Recentemente, algumas páginas do Facebook foram excluídas, sendo muitas ligadas ao MBL, pois estavam sendo acusadas de divulgarem Fake News, causando um alvoroço na internet. Esta que é um meio aberto para expressar-se, possui um alto grau de propagação de inverdades e um poder de persuasão indiscutível, fragmentando e alienando a população que, por vezes, não checa a veracidade da notícia.
Outro fator existente é o poder de manipulação das Fake News. Convém lembrar o caso pós-assassinato da vereadora Marielle Franco, onde houve disseminação de informações falsas com o objetivo de difamar o caráter da parlamentar, gerando inúmeros discursos de ódio nas mídias. Dessa forma, fica claro que o leitor, tanto de notícias quanto de mídias sociais, deve assumir uma postura crítica e conferir a legitimidade das informações.

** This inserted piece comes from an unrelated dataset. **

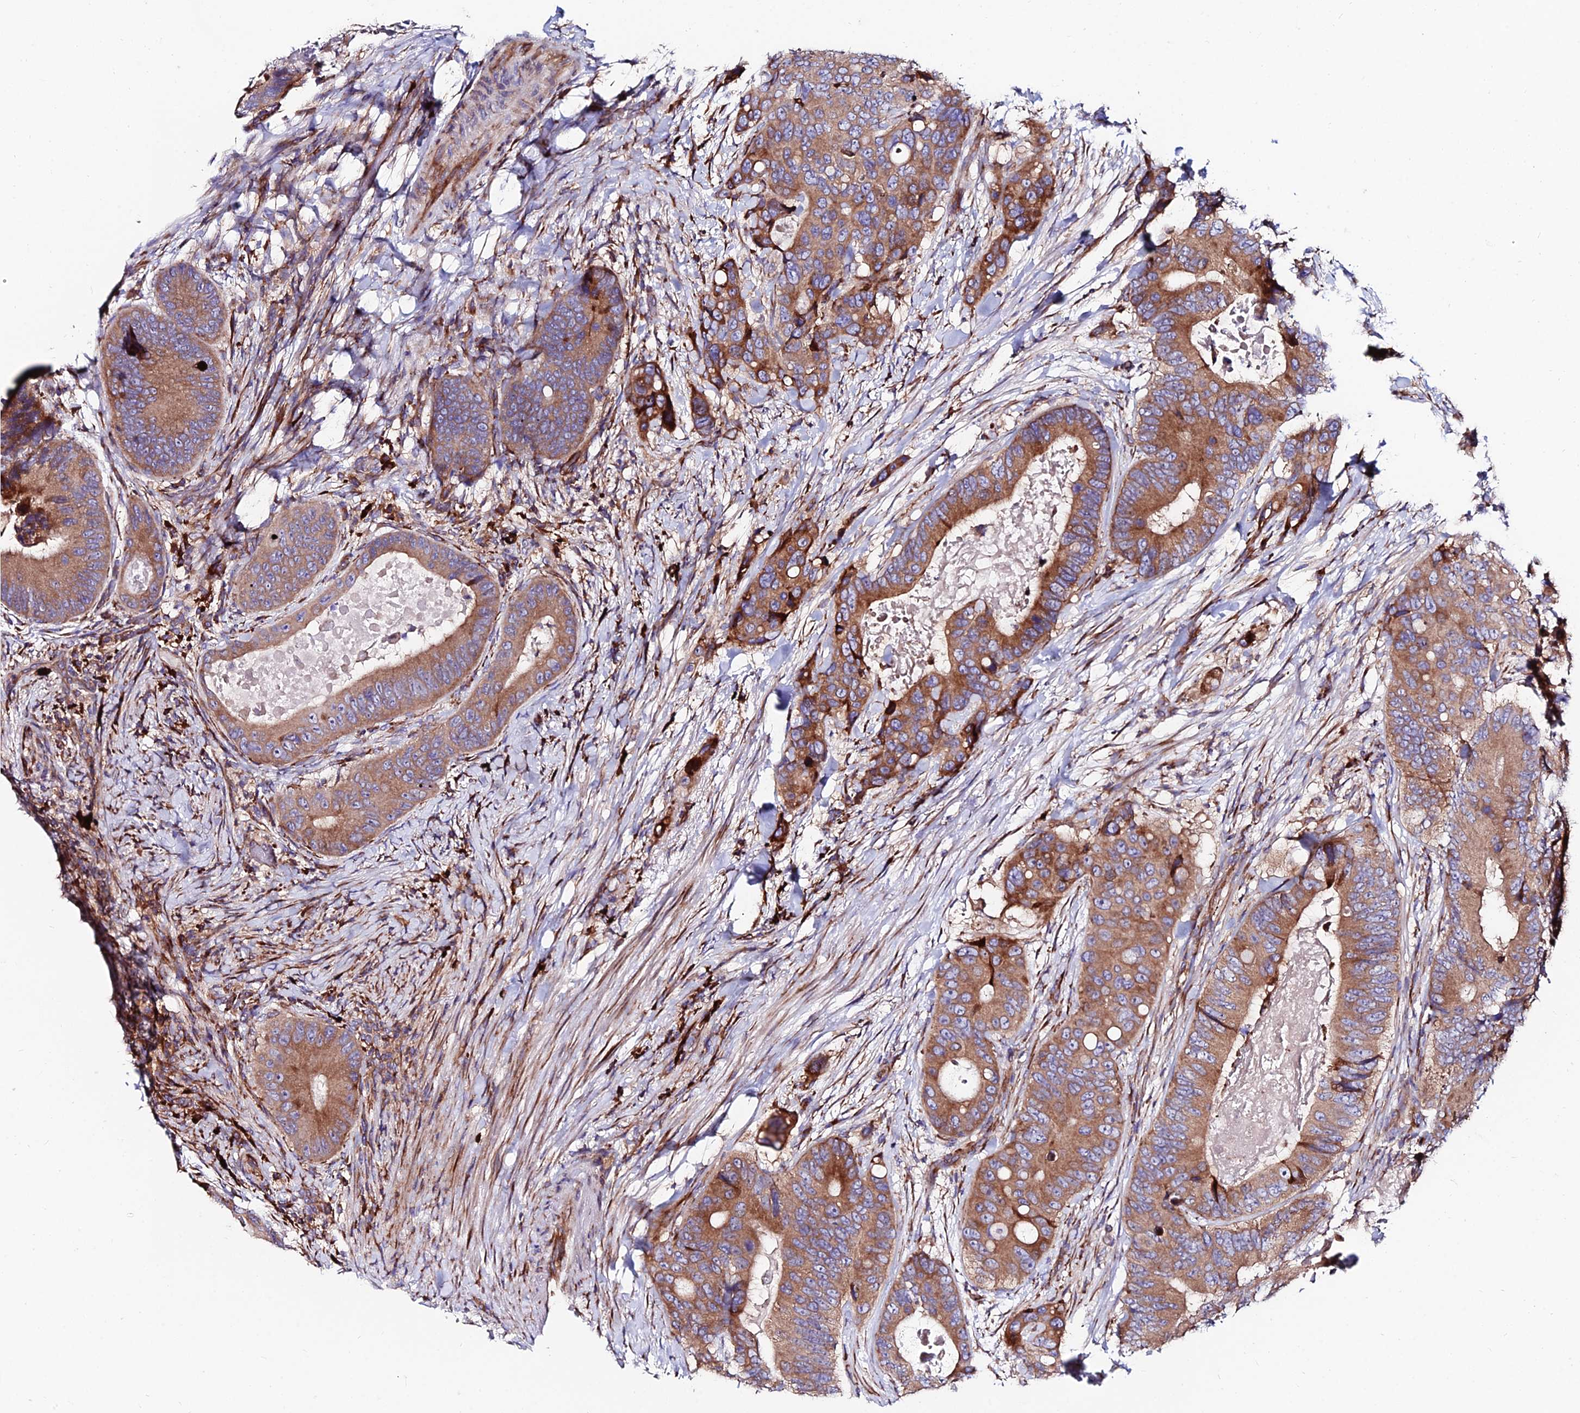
{"staining": {"intensity": "moderate", "quantity": ">75%", "location": "cytoplasmic/membranous"}, "tissue": "colorectal cancer", "cell_type": "Tumor cells", "image_type": "cancer", "snomed": [{"axis": "morphology", "description": "Adenocarcinoma, NOS"}, {"axis": "topography", "description": "Colon"}], "caption": "Colorectal adenocarcinoma stained with DAB (3,3'-diaminobenzidine) immunohistochemistry (IHC) exhibits medium levels of moderate cytoplasmic/membranous positivity in about >75% of tumor cells. (DAB IHC with brightfield microscopy, high magnification).", "gene": "EIF3K", "patient": {"sex": "male", "age": 84}}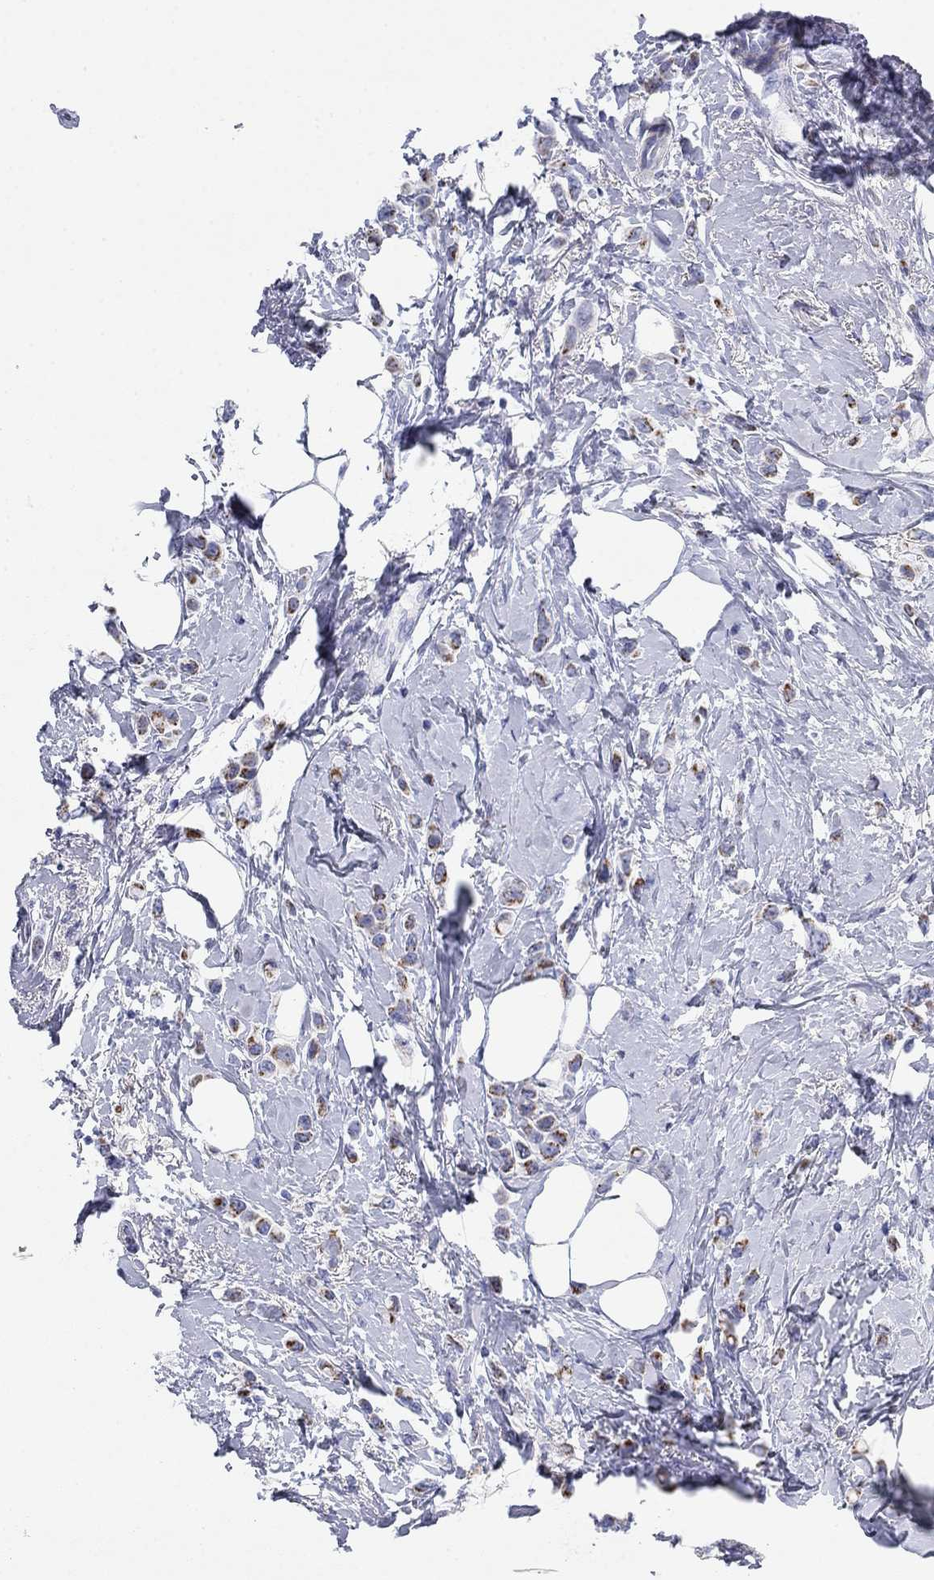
{"staining": {"intensity": "moderate", "quantity": "25%-75%", "location": "cytoplasmic/membranous"}, "tissue": "breast cancer", "cell_type": "Tumor cells", "image_type": "cancer", "snomed": [{"axis": "morphology", "description": "Lobular carcinoma"}, {"axis": "topography", "description": "Breast"}], "caption": "IHC of breast cancer exhibits medium levels of moderate cytoplasmic/membranous staining in approximately 25%-75% of tumor cells. (DAB (3,3'-diaminobenzidine) = brown stain, brightfield microscopy at high magnification).", "gene": "CHI3L2", "patient": {"sex": "female", "age": 66}}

Sabendo, portanto, do quão perigoso são as falsas notícias, medidas devem ser tomadas. Assim como agiu o PSOL no caso Marielle Franco, o Governo Federal, em parceria com as Secretarias de Segurança de cada estado, deve criar setores nas delegacias para casos de “Fake News”, a fim de coibir a proliferação de informações que não sejam verdadeiras e que prejudiquem a população. Cabe ainda ressaltar a necessidade de um disque-denúncia para estas situações, com o objetivo de fornecer meios para que a sociedade erradique esse impasse, ou ao menos diminua a frequência desses acontecimentos.